-- Texte fourni --
Explorant à nouveau les contours problématiques du deuil, Catherine Mavrikakis signe un texte dramatique puissant dont le décor – un cimetière américain en Normandie – apparaît comme le lieu de toutes les rencontres.

"Il faut avaler nos morts ou c’est eux qui nous bouffent", écrivait Catherine Mavrikakis dans Deuils cannibales et mélancoliques, son premier roman. Quelques livres plus tard, ces questions de la filiation, du deuil et du rapport que nous entretenons avec nos disparus demeurent toujours au centre de son oeuvre, si l’on se fie à sa plus récente fiction par laquelle l’écrivaine amorce un "cycle américain". Construit comme un drame lyrique (un "oratorio", précise le sous-titre), Omaha Beach n’est pas loin de toute tragédie née de l’incompréhensible, de la terrible répétition de l’histoire.

-- Entrées fournies --
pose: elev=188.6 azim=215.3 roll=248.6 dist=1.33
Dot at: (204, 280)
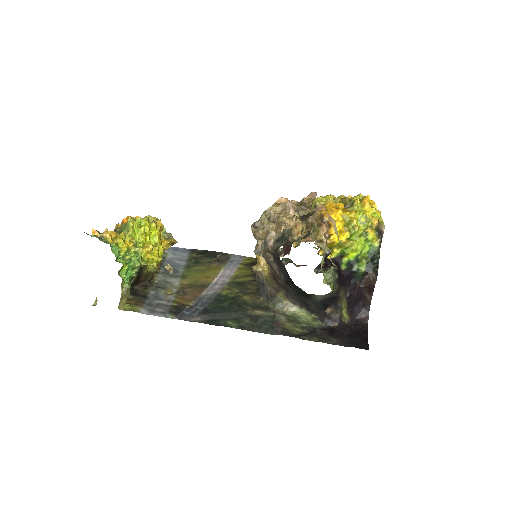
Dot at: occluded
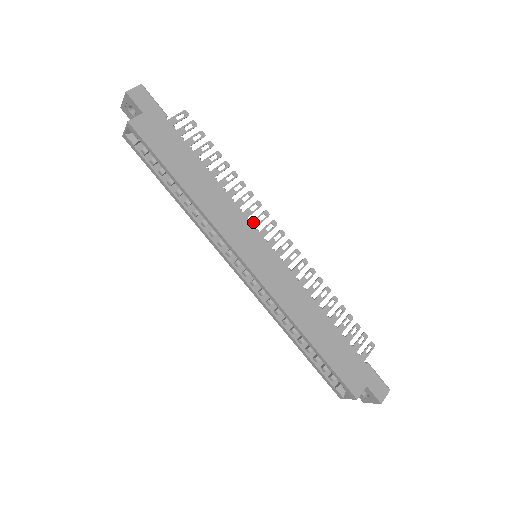
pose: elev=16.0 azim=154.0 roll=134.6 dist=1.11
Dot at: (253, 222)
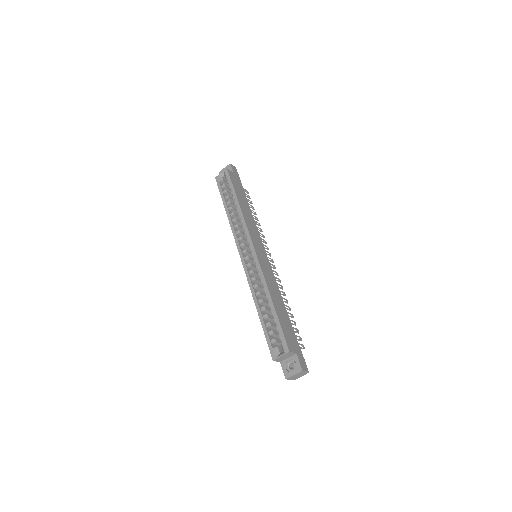
Dot at: occluded
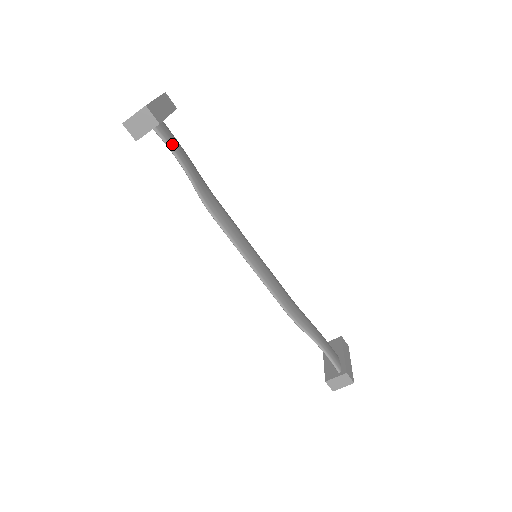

-- Objectif --
Poursuivez le texte critique consacré à Omaha Beach de Catherine Mavrikakis à partir de sa dernière phrase.

-- Résultat --
Épousant l’unité de temps et de lieu, la scène se déroule l’espace d’une journée au cimetière américain de Colleville-sur-Mer. Soixante ans après le débarquement de Normandie, une famille vient y rendre hommage à Paul et Victor, frères jumeaux "fauchés dans la fleur de l’âge" avant même d’avoir touché le sable de la plage. Un pèlerinage outre-Atlantique sans cesse reporté par la famille et destiné à se donner bonne conscience (autre thème récurrent chez Mavrikakis), mais aussi à "permettre quelque chose" qui consiste à "vous dire au revoir, à vous laisser partir" afin de "m’aider à retrouver la mort, la mienne".

Mais voilà: dans ce joli cimetière peuplé de croix toutes blanches, halte obligée des cars de touristes et où l’on vient "pleurer sur la tombe des justes", les morts sont loin de se reposer. Chaque nuit, des centaines de fantômes fringants reprennent vie. Dans la beauté de leur jeunesse, torse nu, ils jouent au football, boivent de la bière et forniquent entre eux, au grand désespoir du gardien des lieux qui doit tout nettoyer par la suite. Une fois par mois, les Allemands du cimetière voisin se joignent même aux Américains afin de rejouer la bataille qui les a réunis pour l’éternité.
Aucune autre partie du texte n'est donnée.